They say it doesn’t pay to follow the herd. But according to Italian agricultural organisation Coldiretti, no fewer than 3,000 young Italians have recently opted to do exactly that, throwing up conventional career aspirations and taking to the hills to tend sheep.
Coldiretti puts the sudden increase in interest in the shepherding business down to Italy’s parlous economic state – growth is stalled and overall unemployment of 10% (bad enough) masks a youth joblessness rate of a frankly crippling 36%. In such circumstances, high status jobs as doctors, lawyers and engineers are exceedingly hard to find for youngsters – especially since Italy’s static labour market means that entry level jobs of any kind are extremely hard to come by.

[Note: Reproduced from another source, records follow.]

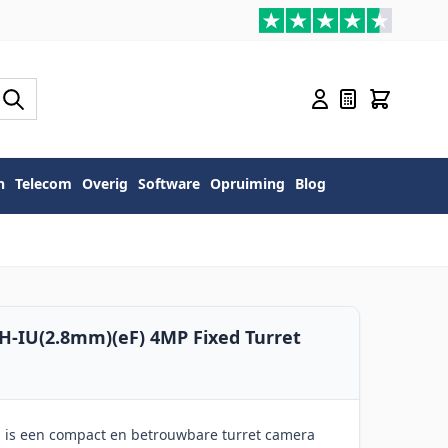
n
Telecom
Overig
Software
Opruiming
Blog
H-IU(2.8mm)(eF) 4MP Fixed Turret
 is een compact en betrouwbare turret camera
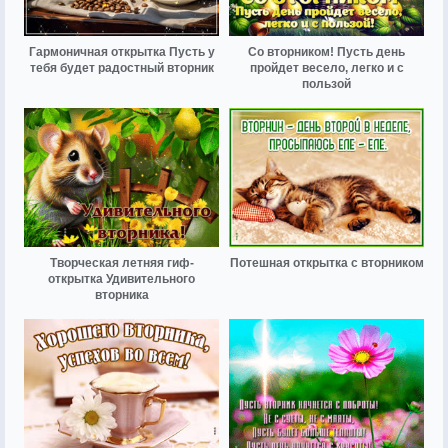
Гармоничная открытка Пусть у
Со вторником! Пусть день
тебя будет радостный вторник
пройдет весело, легко и с
пользой
Творческая летняя гиф-
Потешная открытка с вторником
открытка Удивительного
вторника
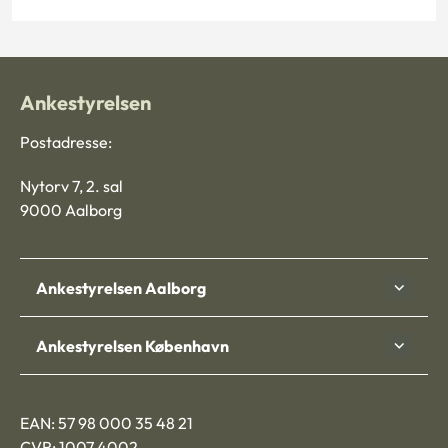
Ankestyrelsen
Postadresse:
Nytorv 7, 2. sal
9000 Aalborg
Ankestyrelsen Aalborg
Ankestyrelsen København
EAN: 57 98 000 35 48 21
CVR: 1007 4002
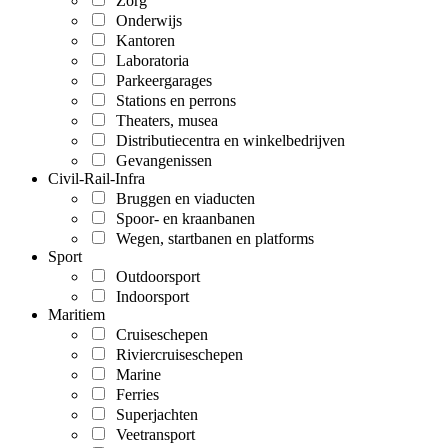
Zorg
Onderwijs
Kantoren
Laboratoria
Parkeergarages
Stations en perrons
Theaters, musea
Distributiecentra en winkelbedrijven
Gevangenissen
Civil-Rail-Infra
Bruggen en viaducten
Spoor- en kraanbanen
Wegen, startbanen en platforms
Sport
Outdoorsport
Indoorsport
Maritiem
Cruiseschepen
Riviercruiseschepen
Marine
Ferries
Superjachten
Veetransport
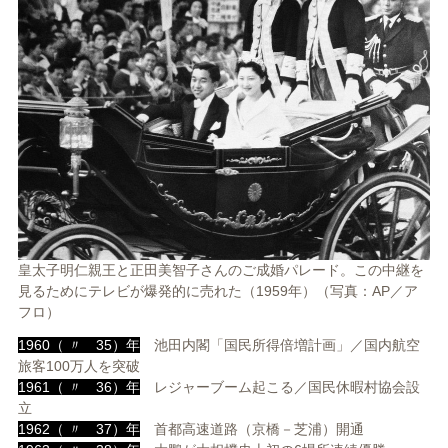
皇太子明仁親王と正田美智子さんのご成婚パレード。この中継を
見るためにテレビが爆発的に売れた（1959年）（写真：AP／ア
フロ）
1960（ 〃 35）年
池田内閣「国民所得倍増計画」／国内航空
旅客100万人を突破
1961（ 〃 36）年
レジャーブーム起こる／国民休暇村協会設
立
1962（ 〃 37）年
首都高速道路（京橋－芝浦）開通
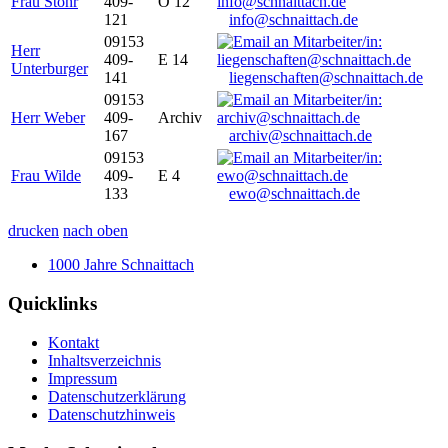
Frau Stöhr
409-
O 12
121
info@schnaittach.de
09153
Herr
409-
E 14
Unterburger
141
liegenschaften@schnaittach.de
09153
Herr Weber
409-
Archiv
167
archiv@schnaittach.de
09153
Frau Wilde
409-
E 4
133
ewo@schnaittach.de
drucken
nach oben
1000 Jahre Schnaittach
Quicklinks
Kontakt
Inhaltsverzeichnis
Impressum
Datenschutzerklärung
Datenschutzhinweis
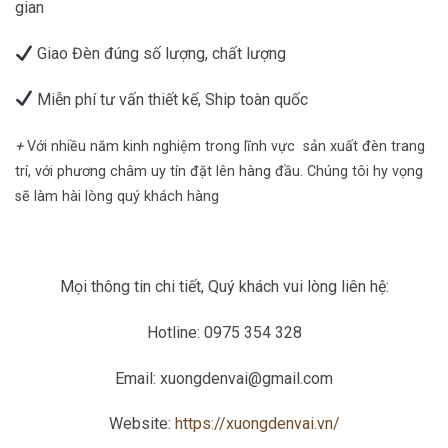
gian
Giao Đèn đúng số lượng, chất lượng
Miễn phí tư vấn thiết kế, Ship toàn quốc
+
Với nhiều năm kinh nghiệm trong lĩnh vực sản xuất đèn trang
trí, với phương châm uy tín đặt lên hàng đầu. Chúng tôi hy vọng
sẽ làm hài lòng quý khách hàng
Mọi thông tin chi tiết, Quý khách vui lòng liên hệ:
Hotline: 0975 354 328
Email: xuongdenvai@gmail.com
Website:
https://xuongdenvai.vn/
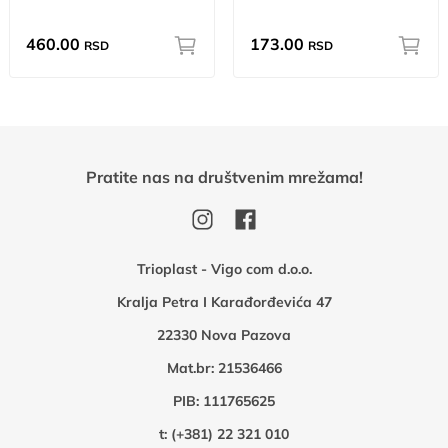
460.00
173.00
RSD
RSD
Pratite nas na društvenim mrežama!
Trioplast - Vigo com d.o.o.
Kralja Petra I Karađorđevića 47
22330 Nova Pazova
Mat.br: 21536466
PIB: 111765625
t:
(+381) 22 321 010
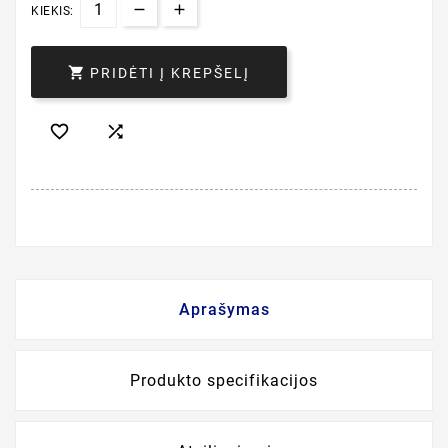
KIEKIS:

PRIDĖTI Į KREPŠELĮ


Aprašymas
Produkto specifikacijos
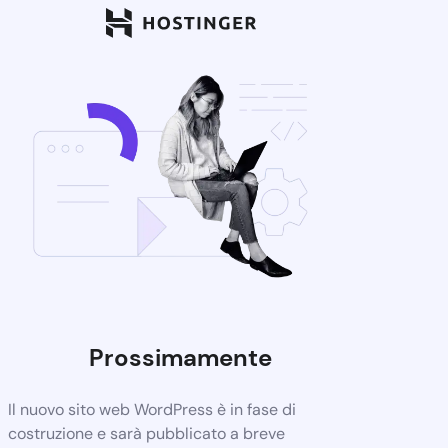
Prossimamente
Il nuovo sito web WordPress è in fase di
costruzione e sarà pubblicato a breve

Hence even the well-qualified are abandoning city life and the stresses of job seeking in favour of the simple outdoor life of the hill shepherd. One of them - 25 year old Davide Bortoluzzi, who has a degree in surveying but now tends a 400 strong flock in the Dolomites – told the Telegraph ‘I’m happy with the choice I’ve made. I started out by following other shepherds and learning the ropes from them. It was not easy. But, day by day, I made progress without becoming too discouraged, sometimes working in pouring rain and at other times under a burning sun.’
The influx of new blood to a trade traditionally dominated by older people is reportedly having a beneficial effect on Italy’s ovine resource, with Coldiretti reckoning that 80% of young shepherds favouring modern husbandry techniques which improve the quality of meat, cheese and wool their sheep produce.
Of course it says something about the ‘traditional’ nature of Italian farming that tending sheep manages to be such a recession resistant occupation. The Eurosceptics out there in MT land may already be wondering how much EU subsidy the average Italian shepherd enjoys.
But out in the fresh air, miles from anywhere, a shepherd is at least his or her own boss and presumably doesn’t have to worry too much about checking their email for yet more job rejection letters. We can think of worse ways of riding out the Euro crisis. More pecorino cheese anyone?